**The task**
Identify all lines in the data containing the string "userSpaceOnUse". Copy them out.

Stored data
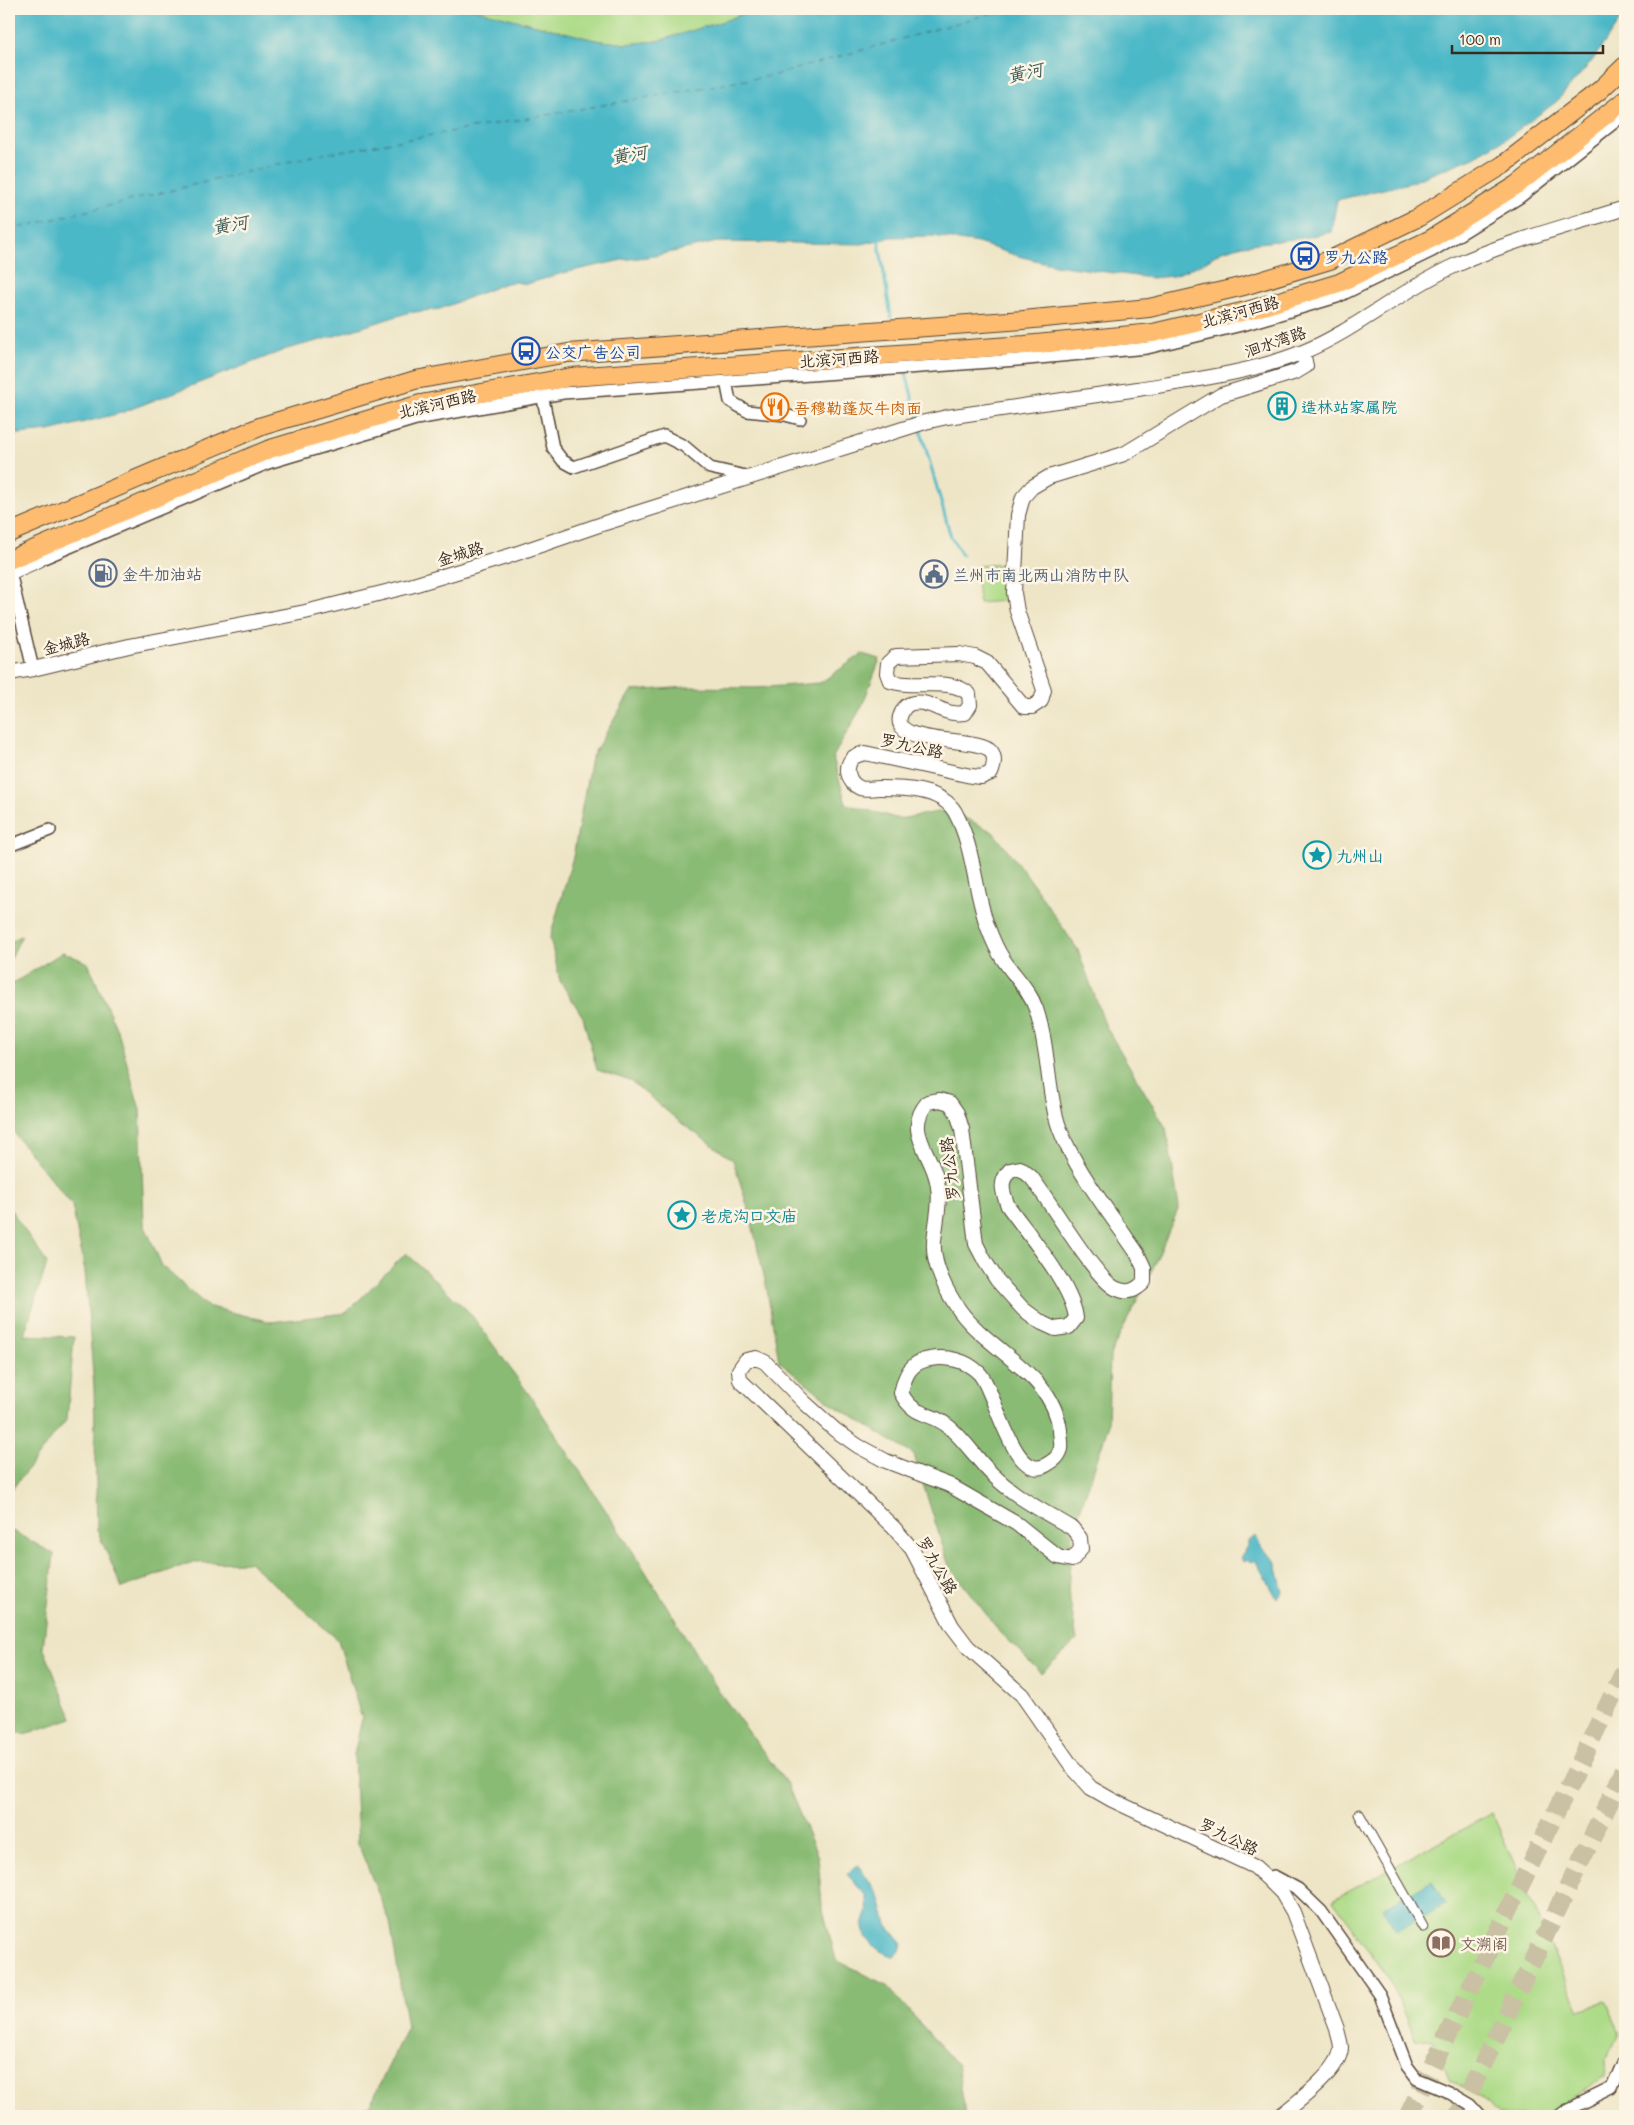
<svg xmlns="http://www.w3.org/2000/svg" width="1634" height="2125" font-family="Mali,'LXGW WenKai TC',sans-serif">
	<rect width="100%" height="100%" fill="#fcf5e5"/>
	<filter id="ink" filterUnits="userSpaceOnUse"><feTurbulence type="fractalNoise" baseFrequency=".02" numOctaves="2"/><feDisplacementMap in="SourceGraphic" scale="10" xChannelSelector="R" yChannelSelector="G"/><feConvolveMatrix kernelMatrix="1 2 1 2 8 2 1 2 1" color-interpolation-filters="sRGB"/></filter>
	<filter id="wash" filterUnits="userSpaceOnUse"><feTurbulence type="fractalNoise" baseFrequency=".0096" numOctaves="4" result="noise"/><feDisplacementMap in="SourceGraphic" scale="20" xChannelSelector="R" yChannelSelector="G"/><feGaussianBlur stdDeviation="1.12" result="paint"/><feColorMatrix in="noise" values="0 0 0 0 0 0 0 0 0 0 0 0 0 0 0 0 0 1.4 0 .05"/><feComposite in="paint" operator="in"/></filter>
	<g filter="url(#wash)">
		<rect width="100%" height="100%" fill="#eee5c6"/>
		<path fill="#addb88" stroke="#748253" d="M 473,9 L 754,9 L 727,20 L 658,41 L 626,44 L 595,40 Z
			M 1003,564 L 1005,601 L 979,603 L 976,566 Z
			M 1492,1813 L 1579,2010 L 1605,2002 L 1620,2033 L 1606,2059 L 1604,2076 L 1546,2116 L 1500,2116 L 1488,2103 L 1448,2078 L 1433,2041 L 1414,2039 L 1393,1986 L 1333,1900 Z"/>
		<path fill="#8abb74" stroke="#627249" d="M 862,654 L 880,659 L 862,706 L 833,757 L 846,804 L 899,819 L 949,810 L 993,832 L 1029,878 L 1078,950 L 1106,1027 L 1166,1128 L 1179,1207 L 1154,1266 L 1110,1355 L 1108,1427 L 1072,1534 L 1068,1590 L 1077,1640 L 1041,1673 L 1000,1632 L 949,1566 L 914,1455 L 835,1406 L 779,1361 L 766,1284 L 749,1211 L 733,1160 L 680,1122 L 631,1081 L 597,1070 L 583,1017 L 560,981 L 550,938 L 573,857 L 591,758 L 631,691 L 688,687 L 755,688 L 820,683 Z
			M 22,935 L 9,962 L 9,943 Z
			M 63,952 L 88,963 L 119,1035 L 140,1110 L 144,1224 L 162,1266 L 207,1306 L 271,1322 L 346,1313 L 406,1253 L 470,1313 L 531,1397 L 639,1561 L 720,1693 L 787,1784 L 818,1857 L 822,1906 L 836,1960 L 886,1985 L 957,2065 L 966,2116 L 340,2116 L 370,2105 L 407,2027 L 390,1922 L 358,1844 L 354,1755 L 362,1719 L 338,1640 L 249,1562 L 190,1563 L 122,1588 L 97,1530 L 94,1387 L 85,1271 L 72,1205 L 17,1137 L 9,1121 L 9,986 Z
			M 9,1207 L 47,1263 L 24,1335 L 74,1337 L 67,1419 L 9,1493 Z
			M 9,1529 L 54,1554 L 43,1647 L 72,1718 L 25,1734 L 9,1730 Z"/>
		<path fill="#4bb8c7" stroke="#437172" d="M 9,9 L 473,9 L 595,40 L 626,44 L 658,41 L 727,20 L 754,9 L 1625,9 L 1625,13 L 1592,61 L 1556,102 L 1507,138 L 1474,157 L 1409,183 L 1337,200 L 1331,232 L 1302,238 L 1243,245 L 1222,251 L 1203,263 L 1173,276 L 1151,278 L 1055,265 L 1018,256 L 978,243 L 933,236 L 891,237 L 862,244 L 717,242 L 654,256 L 622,260 L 563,273 L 527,284 L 515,282 L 506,283 L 440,309 L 407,313 L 325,339 L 287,349 L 121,413 L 49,431 L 9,435 Z
			M 1256,1536 L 1261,1547 L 1275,1560 L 1283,1592 L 1277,1598 L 1255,1560 L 1250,1563 L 1248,1560 L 1243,1562 L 1241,1556 L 1248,1546 L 1248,1541 Z
			M 858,1865 L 879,1895 L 887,1925 L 902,1943 L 900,1951 L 894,1956 C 882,1955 865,1941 863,1928 C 862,1923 866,1918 867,1913 C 868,1908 867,1902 867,1897 L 847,1874 Z
			M 1433,1880 L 1446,1904 L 1396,1931 L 1383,1907 Z"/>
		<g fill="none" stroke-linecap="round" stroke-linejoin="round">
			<path stroke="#4bb8c7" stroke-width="3" d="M 878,236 L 891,317
				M 906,373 L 918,420
				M 920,428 L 951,537 L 962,555"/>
			<path stroke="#415c59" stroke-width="1" stroke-dasharray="6 5" stroke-linecap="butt" d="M 9,230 L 312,156 L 775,75 L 1006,9"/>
		</g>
	</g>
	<g filter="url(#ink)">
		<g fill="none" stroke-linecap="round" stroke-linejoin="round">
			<path stroke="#cac0a4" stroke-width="19" stroke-dasharray="19 9" stroke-linecap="butt" d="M 1408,2116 L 1625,1670
				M 1458,2116 L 1625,1769"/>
			<g stroke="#564637" stroke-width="11">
				<path id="pedestrian" d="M 1359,1814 L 1423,1927"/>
			</g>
			<g stroke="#564637" stroke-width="14">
				<path id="minor" d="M 726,381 L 730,401 L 747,411 L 785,415 L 800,419
					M 541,389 L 553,448 L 563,461 L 574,467 L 664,436 L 684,446 L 710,468 L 750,477
					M 39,560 L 268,463 L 416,419 L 563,393 L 1017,360 L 1147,348 L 1246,324 L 1337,297 L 1432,251 L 1520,197 L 1625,114
					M 10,572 L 33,669
					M 9,846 L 50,830
					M 1267,1878 L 1274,1876 L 1298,1889 L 1321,1911 L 1380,1995 L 1407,2066 L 1417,2079 L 1448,2092 L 1470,2105 L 1480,2116
					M 1559,2116 L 1567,2110 L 1612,2088 L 1625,2058"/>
			</g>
			<g stroke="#564637" stroke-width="16">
				<path id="tertiary" d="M 9,573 L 39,560
					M 9,673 L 33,669 L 129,646 L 305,612 L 410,586 L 509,556 L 605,523 L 925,422 L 947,417 C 1011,408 1074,398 1138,389 C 1194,380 1250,373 1303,352 C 1356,330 1401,290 1454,266 C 1508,241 1568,226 1625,208
					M 1280,2116 C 1297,2102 1340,2071 1341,2048 C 1341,2042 1338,2035 1337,2029 L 1293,1912 L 1282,1893 L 1267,1878 L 1255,1867 L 1112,1800 L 1091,1788 L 1073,1768 L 1022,1695 L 968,1647 L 952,1626 L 912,1549 L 894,1528 L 740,1380 L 739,1370 L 746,1360 L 756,1358 L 765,1362 L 804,1402 L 835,1430 L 858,1446 L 886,1461 L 949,1485 L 1017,1524 L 1058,1557 L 1072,1560 L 1081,1549 L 1080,1538 L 1072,1528 C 1045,1512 1015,1497 993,1475 C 977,1460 966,1441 949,1427 C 931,1411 915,1419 901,1393 C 905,1375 910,1362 930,1359 C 947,1356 966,1360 979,1373 C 995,1389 1013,1484 1046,1465 C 1054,1460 1058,1458 1061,1449 C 1062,1443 1060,1436 1060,1430 C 1053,1374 990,1352 960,1311 C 947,1293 932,1265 934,1241 C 936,1219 943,1197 935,1174 C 927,1148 905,1128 928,1102 L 940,1100 L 950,1103 L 957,1113 L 962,1129 L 976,1244 L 986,1263 L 997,1280 L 1023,1309 L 1042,1323 L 1055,1329 L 1069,1327 L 1076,1318 C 1072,1285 1028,1234 1008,1206 C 1002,1191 999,1182 1010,1170 L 1020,1168 L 1031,1177 C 1049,1199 1096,1281 1117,1289 C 1129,1294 1136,1290 1144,1282 L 1144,1268 L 1137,1253 C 1112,1216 1067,1160 1056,1117 C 1047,1082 1048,1044 1036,1009 C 1029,989 1014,976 1003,959 C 996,949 991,936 987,925 C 974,888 974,847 955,812 C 941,788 902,788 879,788 C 873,788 865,790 860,788 C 848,783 843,766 854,757 C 857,755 862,754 865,753 L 971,776 L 981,777 L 991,773 C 994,766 996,758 991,751 C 979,735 883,747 902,712 C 904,707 908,704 913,703 C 928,700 940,712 954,713 C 957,714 961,713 965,713 L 970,705 L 969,694 C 949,676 915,690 890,681 L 887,673 L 888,663 L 896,656 L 959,654 L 975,657 L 987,663 L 1024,707 L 1032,707 L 1041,701 L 1044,690 L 1017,611 L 1014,593 L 1018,515 L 1023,497 L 1032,487 L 1049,477 L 1124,454 L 1221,395 L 1296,372 L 1306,366 L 1303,352"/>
			</g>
			<g stroke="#564637" stroke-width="20">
				<path id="primary" d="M 9,533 L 262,426 L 415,380 L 568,353 L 1023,320 L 1149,308 L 1244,286 L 1330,260 L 1419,217 L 1503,165 L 1600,90 L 1625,66
					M 9,560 L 270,449 L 420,404 L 571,377 L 1025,345 L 1153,333 L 1250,310 L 1339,283 L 1431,239 L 1517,185 L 1625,100"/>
			</g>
			<use href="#pedestrian" stroke="#fff" stroke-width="9"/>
			<use href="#minor" stroke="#fff" stroke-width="11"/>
			<use href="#tertiary" stroke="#fff" stroke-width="14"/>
			<use href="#primary" stroke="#febc70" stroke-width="18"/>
		</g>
	</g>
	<defs>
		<g id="bus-ring" transform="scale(1.4375)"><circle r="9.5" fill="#fcf5e5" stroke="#1a4fb4" stroke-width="1.5"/><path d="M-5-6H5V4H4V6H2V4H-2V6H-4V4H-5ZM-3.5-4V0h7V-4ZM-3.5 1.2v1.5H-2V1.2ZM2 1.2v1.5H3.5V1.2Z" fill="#1a4fb4"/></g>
		<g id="building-ring" transform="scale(1.4375)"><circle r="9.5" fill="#fcf5e5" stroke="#0f9aa8" stroke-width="1.5"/><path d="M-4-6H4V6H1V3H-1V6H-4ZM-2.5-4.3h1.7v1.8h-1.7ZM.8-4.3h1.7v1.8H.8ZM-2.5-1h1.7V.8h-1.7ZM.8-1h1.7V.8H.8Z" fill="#0f9aa8"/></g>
		<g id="restaurant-ring" transform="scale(1.4375)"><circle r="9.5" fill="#fcf5e5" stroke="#e8710a" stroke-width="1.5"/><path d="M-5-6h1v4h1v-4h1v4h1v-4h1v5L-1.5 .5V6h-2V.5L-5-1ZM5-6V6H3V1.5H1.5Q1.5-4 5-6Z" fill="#e8710a"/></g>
		<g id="fuel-ring" transform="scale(1.4375)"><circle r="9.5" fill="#fcf5e5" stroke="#5c6f8a" stroke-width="1.5"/><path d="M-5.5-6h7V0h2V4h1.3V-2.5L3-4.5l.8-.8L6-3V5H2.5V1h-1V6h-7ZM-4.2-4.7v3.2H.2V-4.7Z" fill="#5c6f8a"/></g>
		<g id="civic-ring" transform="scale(1.4375)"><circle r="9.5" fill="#fcf5e5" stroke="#5c6f8a" stroke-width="1.5"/><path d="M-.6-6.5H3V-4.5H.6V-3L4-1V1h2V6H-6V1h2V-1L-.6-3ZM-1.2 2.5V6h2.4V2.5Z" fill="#5c6f8a"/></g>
		<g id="sight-ring" transform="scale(1.4375)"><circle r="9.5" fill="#fcf5e5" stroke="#0f9aa8" stroke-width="1.5"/><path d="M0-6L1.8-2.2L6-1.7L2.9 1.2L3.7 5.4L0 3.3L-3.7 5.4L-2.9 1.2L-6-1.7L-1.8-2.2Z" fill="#0f9aa8"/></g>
		<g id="library-ring" transform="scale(1.4375)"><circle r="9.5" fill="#fcf5e5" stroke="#8d6e63" stroke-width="1.5"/><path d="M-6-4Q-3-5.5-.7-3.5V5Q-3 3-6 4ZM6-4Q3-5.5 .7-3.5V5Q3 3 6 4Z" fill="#8d6e63"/></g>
	</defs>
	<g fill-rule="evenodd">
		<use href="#bus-ring" x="1305" y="256"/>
		<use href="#bus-ring" x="526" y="351"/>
		<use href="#building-ring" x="1282" y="406"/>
		<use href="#restaurant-ring" x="775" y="407"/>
		<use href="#fuel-ring" x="103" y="573"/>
		<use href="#civic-ring" x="934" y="574"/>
		<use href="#sight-ring" x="1317" y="855"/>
		<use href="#sight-ring" x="682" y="1215"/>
		<use href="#library-ring" x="1441" y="1943"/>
	</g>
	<g text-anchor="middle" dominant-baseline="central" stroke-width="5" stroke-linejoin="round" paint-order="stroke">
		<g font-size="16" fill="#164399" stroke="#fcf5e5" text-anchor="start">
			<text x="1324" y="256">罗九公路</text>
			<text x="545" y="351">公交广告公司</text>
		</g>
		<g font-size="16" fill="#3b2a1e" stroke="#fcf5e5">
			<text transform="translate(1240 311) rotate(-15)">北滨河西路</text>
			<text transform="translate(1275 341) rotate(-19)">洄水湾路</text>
			<text transform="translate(839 358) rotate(-4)">北滨河西路</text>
			<text transform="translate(437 403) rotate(-13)">北滨河西路</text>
			<text transform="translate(460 553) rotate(-17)">金城路</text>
			<text transform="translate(66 643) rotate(-14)">金城路</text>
			<text transform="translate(912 745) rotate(12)">罗九公路</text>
			<text transform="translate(949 1169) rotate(-97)">罗九公路</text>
			<text transform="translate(938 1565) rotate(60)">罗九公路</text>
			<text transform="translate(1229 1836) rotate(26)">罗九公路</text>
		</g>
		<g font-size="16" fill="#0d838f" stroke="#fcf5e5" text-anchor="start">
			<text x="1301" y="406">造林站家属院</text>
			<text x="1336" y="855">九州山</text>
			<text x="701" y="1215">老虎沟口文庙</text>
		</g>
		<g font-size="16" fill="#c56008" stroke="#fcf5e5" text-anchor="start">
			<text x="794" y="407">吾穆勒蓬灰牛肉面</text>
		</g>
		<g font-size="16" fill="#4e5e75" stroke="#fcf5e5" text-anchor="start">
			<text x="122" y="573">金牛加油站</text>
			<text x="953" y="574">兰州市南北两山消防中队</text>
		</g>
		<g font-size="16" fill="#785e54" stroke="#fcf5e5" text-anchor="start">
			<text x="1460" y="1943">文溯阁</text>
		</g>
		<g font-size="18" font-style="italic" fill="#415c59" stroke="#fcf5e5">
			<text transform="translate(1025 72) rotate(-12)">黄河</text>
			<text transform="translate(629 154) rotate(-10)">黄河</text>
			<text transform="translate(230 224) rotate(-10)">黄河</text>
		</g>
	</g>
	<rect width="1634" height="2125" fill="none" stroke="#fcf5e5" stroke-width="30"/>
	<path d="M1452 45v8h151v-8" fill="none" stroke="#3b2a1e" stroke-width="2.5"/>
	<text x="1459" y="45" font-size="15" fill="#3b2a1e" stroke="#fcf5e5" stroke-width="4" paint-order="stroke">100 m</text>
</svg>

**Completed task**
	<filter id="ink" filterUnits="userSpaceOnUse"><feTurbulence type="fractalNoise" baseFrequency=".02" numOctaves="2"/><feDisplacementMap in="SourceGraphic" scale="10" xChannelSelector="R" yChannelSelector="G"/><feConvolveMatrix kernelMatrix="1 2 1 2 8 2 1 2 1" color-interpolation-filters="sRGB"/></filter>
	<filter id="wash" filterUnits="userSpaceOnUse"><feTurbulence type="fractalNoise" baseFrequency=".0096" numOctaves="4" result="noise"/><feDisplacementMap in="SourceGraphic" scale="20" xChannelSelector="R" yChannelSelector="G"/><feGaussianBlur stdDeviation="1.12" result="paint"/><feColorMatrix in="noise" values="0 0 0 0 0 0 0 0 0 0 0 0 0 0 0 0 0 1.4 0 .05"/><feComposite in="paint" operator="in"/></filter>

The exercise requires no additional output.